Problem to work on >>
Would you restate all the entries exactly, leaving nothing out?

======== Data under study

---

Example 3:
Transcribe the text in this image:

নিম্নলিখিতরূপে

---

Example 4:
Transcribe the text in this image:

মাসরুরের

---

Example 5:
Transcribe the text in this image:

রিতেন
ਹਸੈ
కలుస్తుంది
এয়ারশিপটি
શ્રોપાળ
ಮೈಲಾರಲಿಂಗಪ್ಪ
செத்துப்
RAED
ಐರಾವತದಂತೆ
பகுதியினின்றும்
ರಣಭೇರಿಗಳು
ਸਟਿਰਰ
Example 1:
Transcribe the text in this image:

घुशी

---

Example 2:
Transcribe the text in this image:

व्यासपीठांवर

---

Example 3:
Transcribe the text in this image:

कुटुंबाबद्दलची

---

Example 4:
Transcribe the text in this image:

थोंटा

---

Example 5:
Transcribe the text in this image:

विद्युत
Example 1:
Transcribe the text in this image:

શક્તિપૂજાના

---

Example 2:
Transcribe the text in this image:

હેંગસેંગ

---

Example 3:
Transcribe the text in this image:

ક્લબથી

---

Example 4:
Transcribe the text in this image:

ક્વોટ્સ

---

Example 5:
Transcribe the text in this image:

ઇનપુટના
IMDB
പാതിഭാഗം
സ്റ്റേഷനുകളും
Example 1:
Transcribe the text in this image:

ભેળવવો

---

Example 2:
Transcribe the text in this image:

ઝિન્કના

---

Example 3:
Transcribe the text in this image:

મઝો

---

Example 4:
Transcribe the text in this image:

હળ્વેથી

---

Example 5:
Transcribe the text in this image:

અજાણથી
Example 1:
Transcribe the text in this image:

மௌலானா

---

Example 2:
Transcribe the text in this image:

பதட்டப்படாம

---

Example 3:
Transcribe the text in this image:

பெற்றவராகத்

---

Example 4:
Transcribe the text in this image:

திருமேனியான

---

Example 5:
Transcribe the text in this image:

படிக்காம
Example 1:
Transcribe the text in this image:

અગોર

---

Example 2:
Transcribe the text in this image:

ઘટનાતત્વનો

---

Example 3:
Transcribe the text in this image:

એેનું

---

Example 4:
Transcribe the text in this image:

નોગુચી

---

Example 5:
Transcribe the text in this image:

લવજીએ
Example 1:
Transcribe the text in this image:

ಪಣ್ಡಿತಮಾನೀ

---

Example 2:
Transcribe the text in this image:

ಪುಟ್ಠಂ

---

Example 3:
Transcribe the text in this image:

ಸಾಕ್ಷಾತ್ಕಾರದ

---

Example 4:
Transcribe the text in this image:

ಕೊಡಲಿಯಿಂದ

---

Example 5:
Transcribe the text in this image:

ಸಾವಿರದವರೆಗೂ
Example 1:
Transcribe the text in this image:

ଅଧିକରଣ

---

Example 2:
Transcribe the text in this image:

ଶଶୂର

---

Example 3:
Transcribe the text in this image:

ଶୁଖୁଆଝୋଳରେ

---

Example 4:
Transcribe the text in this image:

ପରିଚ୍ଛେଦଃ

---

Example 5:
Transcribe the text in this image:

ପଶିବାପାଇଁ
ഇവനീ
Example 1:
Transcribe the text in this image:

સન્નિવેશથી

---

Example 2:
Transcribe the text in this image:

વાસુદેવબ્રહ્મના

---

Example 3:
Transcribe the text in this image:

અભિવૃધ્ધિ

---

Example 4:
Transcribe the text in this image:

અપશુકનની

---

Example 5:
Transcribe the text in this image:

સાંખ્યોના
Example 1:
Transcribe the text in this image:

================

Task result >>
---

Example 3:
Transcribe the text in this image:

নিম্নলিখিতরূপে

---

Example 4:
Transcribe the text in this image:

মাসরুরের

---

Example 5:
Transcribe the text in this image:

রিতেন
ਹਸੈ
కలుస్తుంది
এয়ারশিপটি
શ્રોપાળ
ಮೈಲಾರಲಿಂಗಪ್ಪ
செத்துப்
RAED
ಐರಾವತದಂತೆ
பகுதியினின்றும்
ರಣಭೇರಿಗಳು
ਸਟਿਰਰ
Example 1:
Transcribe the text in this image:

घुशी

---

Example 2:
Transcribe the text in this image:

व्यासपीठांवर

---

Example 3:
Transcribe the text in this image:

कुटुंबाबद्दलची

---

Example 4:
Transcribe the text in this image:

थोंटा

---

Example 5:
Transcribe the text in this image:

विद्युत
Example 1:
Transcribe the text in this image:

શક્તિપૂજાના

---

Example 2:
Transcribe the text in this image:

હેંગસેંગ

---

Example 3:
Transcribe the text in this image:

ક્લબથી

---

Example 4:
Transcribe the text in this image:

ક્વોટ્સ

---

Example 5:
Transcribe the text in this image:

ઇનપુટના
IMDB
പാതിഭാഗം
സ്റ്റേഷനുകളും
Example 1:
Transcribe the text in this image:

ભેળવવો

---

Example 2:
Transcribe the text in this image:

ઝિન્કના

---

Example 3:
Transcribe the text in this image:

મઝો

---

Example 4:
Transcribe the text in this image:

હળ્વેથી

---

Example 5:
Transcribe the text in this image:

અજાણથી
Example 1:
Transcribe the text in this image:

மௌலானா

---

Example 2:
Transcribe the text in this image:

பதட்டப்படாம

---

Example 3:
Transcribe the text in this image:

பெற்றவராகத்

---

Example 4:
Transcribe the text in this image:

திருமேனியான

---

Example 5:
Transcribe the text in this image:

படிக்காம
Example 1:
Transcribe the text in this image:

અગોર

---

Example 2:
Transcribe the text in this image:

ઘટનાતત્વનો

---

Example 3:
Transcribe the text in this image:

એેનું

---

Example 4:
Transcribe the text in this image:

નોગુચી

---

Example 5:
Transcribe the text in this image:

લવજીએ
Example 1:
Transcribe the text in this image:

ಪಣ್ಡಿತಮಾನೀ

---

Example 2:
Transcribe the text in this image:

ಪುಟ್ಠಂ

---

Example 3:
Transcribe the text in this image:

ಸಾಕ್ಷಾತ್ಕಾರದ

---

Example 4:
Transcribe the text in this image:

ಕೊಡಲಿಯಿಂದ

---

Example 5:
Transcribe the text in this image:

ಸಾವಿರದವರೆಗೂ
Example 1:
Transcribe the text in this image:

ଅଧିକରଣ

---

Example 2:
Transcribe the text in this image:

ଶଶୂର

---

Example 3:
Transcribe the text in this image:

ଶୁଖୁଆଝୋଳରେ

---

Example 4:
Transcribe the text in this image:

ପରିଚ୍ଛେଦଃ

---

Example 5:
Transcribe the text in this image:

ପଶିବାପାଇଁ
ഇവനീ
Example 1:
Transcribe the text in this image:

સન્નિવેશથી

---

Example 2:
Transcribe the text in this image:

વાસુદેવબ્રહ્મના

---

Example 3:
Transcribe the text in this image:

અભિવૃધ્ધિ

---

Example 4:
Transcribe the text in this image:

અપશુકનની

---

Example 5:
Transcribe the text in this image:

સાંખ્યોના
Example 1:
Transcribe the text in this image:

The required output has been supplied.